Nigeria’s Boko Haram crisis: ‘Many dead’ in Damboa

Screen grab from Boko Haram video

Boko Haram fighters are sometimes better equipped than Nigerian soldiers

Many people are feared dead after suspected Boko Haram Islamist gunmen attacked a town in north-east Nigeria.

Eyewitnesses told the BBC that half of Damboa had been burnt down, including the town’s main market.

At least 18 bodies so far have been recovered from the attack, which lasted for several hours. The death toll is expected to rise, residents say.

Boko Haram’s violent campaign to establish an Islamic state has killed thousands of people in recent years.

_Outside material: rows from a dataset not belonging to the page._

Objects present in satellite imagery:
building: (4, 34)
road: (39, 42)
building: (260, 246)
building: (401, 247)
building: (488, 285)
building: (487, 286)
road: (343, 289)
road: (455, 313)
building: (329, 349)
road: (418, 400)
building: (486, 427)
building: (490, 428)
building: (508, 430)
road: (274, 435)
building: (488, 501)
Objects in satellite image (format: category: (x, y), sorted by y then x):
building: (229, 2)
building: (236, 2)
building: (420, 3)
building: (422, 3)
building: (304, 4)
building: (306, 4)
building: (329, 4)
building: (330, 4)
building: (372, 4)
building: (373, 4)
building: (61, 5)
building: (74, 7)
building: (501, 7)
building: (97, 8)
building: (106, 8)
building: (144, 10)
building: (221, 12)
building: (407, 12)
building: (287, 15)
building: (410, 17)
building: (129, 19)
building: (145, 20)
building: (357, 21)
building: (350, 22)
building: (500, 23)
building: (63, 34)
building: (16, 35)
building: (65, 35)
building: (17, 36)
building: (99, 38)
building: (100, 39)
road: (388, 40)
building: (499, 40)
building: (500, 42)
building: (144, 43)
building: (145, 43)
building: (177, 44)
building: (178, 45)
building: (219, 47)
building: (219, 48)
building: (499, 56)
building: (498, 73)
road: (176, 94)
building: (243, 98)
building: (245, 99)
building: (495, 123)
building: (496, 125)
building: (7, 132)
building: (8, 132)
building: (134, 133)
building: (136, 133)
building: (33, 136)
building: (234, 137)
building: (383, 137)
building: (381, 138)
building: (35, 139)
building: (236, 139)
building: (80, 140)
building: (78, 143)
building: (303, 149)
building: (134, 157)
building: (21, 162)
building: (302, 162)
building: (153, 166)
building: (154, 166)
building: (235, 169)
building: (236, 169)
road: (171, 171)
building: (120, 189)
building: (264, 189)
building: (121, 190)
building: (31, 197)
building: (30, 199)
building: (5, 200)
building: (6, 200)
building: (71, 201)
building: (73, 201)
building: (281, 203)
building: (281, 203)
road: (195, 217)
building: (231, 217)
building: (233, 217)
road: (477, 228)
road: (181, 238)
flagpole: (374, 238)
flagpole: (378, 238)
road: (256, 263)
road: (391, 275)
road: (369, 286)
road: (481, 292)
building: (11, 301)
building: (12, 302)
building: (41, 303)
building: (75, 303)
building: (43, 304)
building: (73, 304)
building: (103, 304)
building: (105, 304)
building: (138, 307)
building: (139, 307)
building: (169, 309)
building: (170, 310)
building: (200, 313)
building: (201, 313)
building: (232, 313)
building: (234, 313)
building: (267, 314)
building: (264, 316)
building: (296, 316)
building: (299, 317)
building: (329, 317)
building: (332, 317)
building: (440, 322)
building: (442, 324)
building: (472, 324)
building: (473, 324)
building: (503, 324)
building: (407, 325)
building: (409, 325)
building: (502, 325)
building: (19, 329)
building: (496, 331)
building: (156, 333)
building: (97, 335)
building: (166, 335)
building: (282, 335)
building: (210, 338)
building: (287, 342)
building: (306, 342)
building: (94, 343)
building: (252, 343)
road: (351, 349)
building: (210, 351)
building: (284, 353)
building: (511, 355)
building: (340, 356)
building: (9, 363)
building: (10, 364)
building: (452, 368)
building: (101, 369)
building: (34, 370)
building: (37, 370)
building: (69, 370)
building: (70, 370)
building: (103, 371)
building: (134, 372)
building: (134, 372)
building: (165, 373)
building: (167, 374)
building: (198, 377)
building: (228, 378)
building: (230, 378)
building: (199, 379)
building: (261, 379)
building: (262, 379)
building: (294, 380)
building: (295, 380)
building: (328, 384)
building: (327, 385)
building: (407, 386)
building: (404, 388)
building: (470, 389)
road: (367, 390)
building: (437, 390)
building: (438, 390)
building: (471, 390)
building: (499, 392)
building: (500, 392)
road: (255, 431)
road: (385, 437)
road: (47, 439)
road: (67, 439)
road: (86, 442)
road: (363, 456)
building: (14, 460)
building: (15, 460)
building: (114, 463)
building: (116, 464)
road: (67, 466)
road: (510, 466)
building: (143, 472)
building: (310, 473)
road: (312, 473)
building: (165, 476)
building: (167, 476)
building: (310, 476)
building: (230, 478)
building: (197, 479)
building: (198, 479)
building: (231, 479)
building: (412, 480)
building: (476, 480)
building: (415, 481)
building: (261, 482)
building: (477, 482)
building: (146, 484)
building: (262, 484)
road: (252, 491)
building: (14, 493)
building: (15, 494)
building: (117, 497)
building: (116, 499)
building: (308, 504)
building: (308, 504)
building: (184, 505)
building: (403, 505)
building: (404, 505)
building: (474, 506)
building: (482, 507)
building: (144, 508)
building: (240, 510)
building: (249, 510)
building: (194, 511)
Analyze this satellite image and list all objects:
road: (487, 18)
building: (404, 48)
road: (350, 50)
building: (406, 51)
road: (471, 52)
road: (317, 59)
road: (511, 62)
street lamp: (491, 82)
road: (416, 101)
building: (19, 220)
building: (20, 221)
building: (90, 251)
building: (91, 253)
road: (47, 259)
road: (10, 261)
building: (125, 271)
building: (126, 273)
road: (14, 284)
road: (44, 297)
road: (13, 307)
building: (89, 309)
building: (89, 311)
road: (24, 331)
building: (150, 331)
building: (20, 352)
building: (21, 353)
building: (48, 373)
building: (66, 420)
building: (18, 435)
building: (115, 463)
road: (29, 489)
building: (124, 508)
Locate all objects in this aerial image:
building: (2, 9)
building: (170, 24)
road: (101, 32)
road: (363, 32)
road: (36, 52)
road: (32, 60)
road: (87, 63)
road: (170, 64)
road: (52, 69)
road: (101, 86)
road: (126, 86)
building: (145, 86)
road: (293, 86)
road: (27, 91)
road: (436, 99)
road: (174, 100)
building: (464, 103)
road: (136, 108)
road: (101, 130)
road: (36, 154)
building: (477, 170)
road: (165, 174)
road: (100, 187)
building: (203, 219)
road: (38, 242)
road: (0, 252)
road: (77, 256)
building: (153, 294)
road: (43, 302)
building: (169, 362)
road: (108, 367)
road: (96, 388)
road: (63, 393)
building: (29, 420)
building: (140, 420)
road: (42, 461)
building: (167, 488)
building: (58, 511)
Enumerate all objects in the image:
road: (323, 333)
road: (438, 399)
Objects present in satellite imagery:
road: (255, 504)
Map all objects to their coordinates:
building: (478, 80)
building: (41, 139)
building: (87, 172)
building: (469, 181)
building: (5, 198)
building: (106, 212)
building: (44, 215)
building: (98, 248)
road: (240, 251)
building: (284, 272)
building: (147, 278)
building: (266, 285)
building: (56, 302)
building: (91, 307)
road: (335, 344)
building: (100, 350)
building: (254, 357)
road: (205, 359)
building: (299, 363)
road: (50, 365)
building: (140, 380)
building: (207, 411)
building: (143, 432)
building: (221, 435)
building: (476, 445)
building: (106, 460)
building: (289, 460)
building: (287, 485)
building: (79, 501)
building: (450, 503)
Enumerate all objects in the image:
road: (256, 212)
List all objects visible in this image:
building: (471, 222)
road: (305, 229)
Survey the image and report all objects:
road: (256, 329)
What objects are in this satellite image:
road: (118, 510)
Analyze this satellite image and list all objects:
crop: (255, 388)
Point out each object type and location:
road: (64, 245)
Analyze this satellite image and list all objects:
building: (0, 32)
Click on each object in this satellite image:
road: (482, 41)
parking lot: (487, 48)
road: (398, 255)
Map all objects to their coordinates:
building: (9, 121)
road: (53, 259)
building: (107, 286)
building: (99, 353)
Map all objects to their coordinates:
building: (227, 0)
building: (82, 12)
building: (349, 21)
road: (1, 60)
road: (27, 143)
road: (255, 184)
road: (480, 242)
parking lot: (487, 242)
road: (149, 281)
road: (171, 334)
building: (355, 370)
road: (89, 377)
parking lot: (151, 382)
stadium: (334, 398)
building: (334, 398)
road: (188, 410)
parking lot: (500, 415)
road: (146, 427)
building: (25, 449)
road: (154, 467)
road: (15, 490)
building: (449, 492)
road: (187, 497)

In April, it sparked international outrage by abducting more than 200 girls from their boarding school in Chibok, in Borno state, like Damboa.

Boko Haram, whose name means “Western education is forbidden”, has often targeted schools since it launched its insurgency in 2009.

Borno state governor Kashim Shettima on Thursday said that 176 teachers had been killed and 900 schools destroyed since 2011.

Children read from the Koran on 23 May 2014 in a classroom of the Future Prowess Islamic Foundation School in the north-eastern Nigerian city of Maiduguri
Boko Haram is opposed to Western education

Damboa, 85km (53 miles) from the state capital Maiduguri, is now said to be deserted as many people have fled to neighbouring towns.

“Those who could not flee surrendered and were killed by the insurgents,” a local official, who did not want to be named, told the AFP news agency.

Boko Haram attacked the barracks in the town two weeks ago, killing several soldiers.

Nigeria’s defence ministry said the military had repelled that attack and killed at least 50 insurgents.

But residents say that since then the town has only been defended by vigilante groups.

“We were defenceless because all the security personnel, including soldiers and policemen, have withdrawn,” resident Ahmed Buba told AFP.


On Tuesday, Nigeria’s President Goodluck Jonathan asked the National Assembly for an extra $1bn to help the military fight Boko Haram.

But the parliamentarians have now gone on a two-month recess without debating the request.

Nigeria’s soldiers have frequently complained that the insurgents have superior firepower.

Nigeria has a military budget of about $6bn a year but large sums are lost to corruption, critics say.

The US, UK, China, France and Israel have all sent military assistance to help rescue the schoolgirls.